Namun, Amnesty International “khawatir potensi dampak dari pertambangan di Blok Wabu terhadap hak asasi manusia dalam situasi konflik dan represi yang sedang terjadi di Intan Jaya.”

Masyarakat Intan Jaya, sejauh ini, menolak rencana pembangunan Blok Wabu.

Gelombang pengungsi

Konflik bersenjata di Papua telah memicu gelombang pengungsi berskala besar, tidak terkecuali di Intan Jaya.

Data yang dikumpulkan koalisi sipil pada 2021 menyatakan ada 1.237 warga di Intan Jaya yang terpaksa mengungsi, termasuk di dalamnya 331 perempuan dan anak-anak, karena “takut menjadi korban salah sasaran dari baku tembak aparat gabungan TNI-Polri dengan TPNPB-OPM.”

Jumlah tersebut belum mencakup yang dihasilkan dari peristiwa-peristiwa setelah 2021, tak terkecuali yang terjadi pada Mei ini.

Pemandangan pahit tersaji pula di daerah lain seperti Nduga, Pegunungan Bintang, Paniai, sampai Maybrat. Berdasarkan hitung-hitungan LBH Papua, sepanjang 2018-2023, terdapat lebih dari 75 ribu pengungsi di Papua, mencakup di tujuh kabupaten di empat provinsi.

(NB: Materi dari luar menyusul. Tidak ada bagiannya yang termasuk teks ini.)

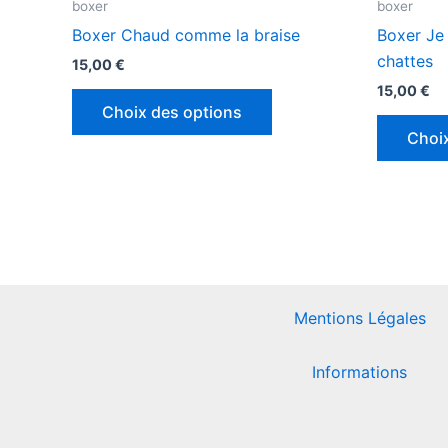
boxer
boxer
a
Boxer Chaud comme la braise
Boxer Je
plusieurs
chattes
15,00
€
variations.
15,00
€
Les
Choix des options
options
Choi
peuvent
être
choisies
sur
la
page
du
Mentions Légales
produit
Informations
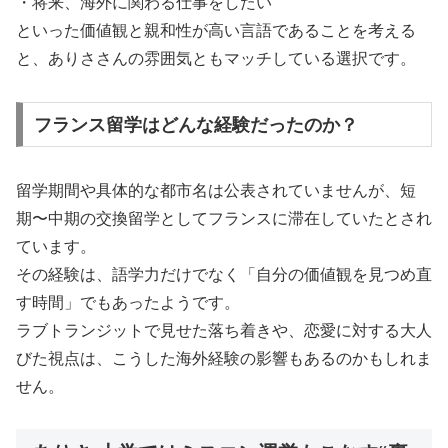
・将来、海外に関わる仕事をしたい
といった価値観と親和性が高い言語であることを考える
と、ありささんの雰囲気ともマッチしている選択です。
フランス留学はどんな経験だったのか？
留学期間や具体的な都市名は公表されていませんが、短
期〜中期の交換留学としてフランスに滞在していたとされ
ています。
その経験は、語学力だけでなく「自分の価値観を見つめ直
す時間」でもあったようです。
ラブトランジットで見せた落ち着きや、恋愛に対する大人
びた視点は、こうした海外経験の影響もあるのかもしれま
せん。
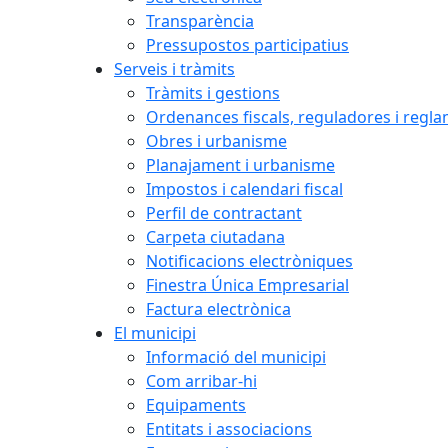
Transparència
Pressupostos participatius
Serveis i tràmits
Tràmits i gestions
Ordenances fiscals, reguladores i regl
Obres i urbanisme
Planajament i urbanisme
Impostos i calendari fiscal
Perfil de contractant
Carpeta ciutadana
Notificacions electròniques
Finestra Única Empresarial
Factura electrònica
El municipi
Informació del municipi
Com arribar-hi
Equipaments
Entitats i associacions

Keadaan yang dihadapi para pengungsi hanya menambah getir nasib, seperti sanitasi yang buruk, kekurangan gizi, trauma, hingga tercerabut dari mata pencaharian.

Ekosistem konflik di Papua, sebut Cahyo, disumbang lewat penyingkiran secara sistemik dan rasisme yang mengakar kuat selama puluhan tahun, dan untuk memutusnya pemerintah harus melakukan pendekatan dialog—mendengarkan aspirasi Orang Asli Papua (OAP).

Sebelum berjalan jauh ke sana, Cahyo mendesak pemerintah lebih dulu dapat mengusut efek dari kontak senjata antara TNI dan TPNPB-OPM, sebagaimana yang muncul di Intan Jaya baru-baru ini, dengan transparan.

“Supaya tidak melahirkan impunitas [kekebalan] hukum bagi pelaku yang memang terindikasi melanggar HAM yang menyebabkan korban di masyarakat sipil,” ucapnya.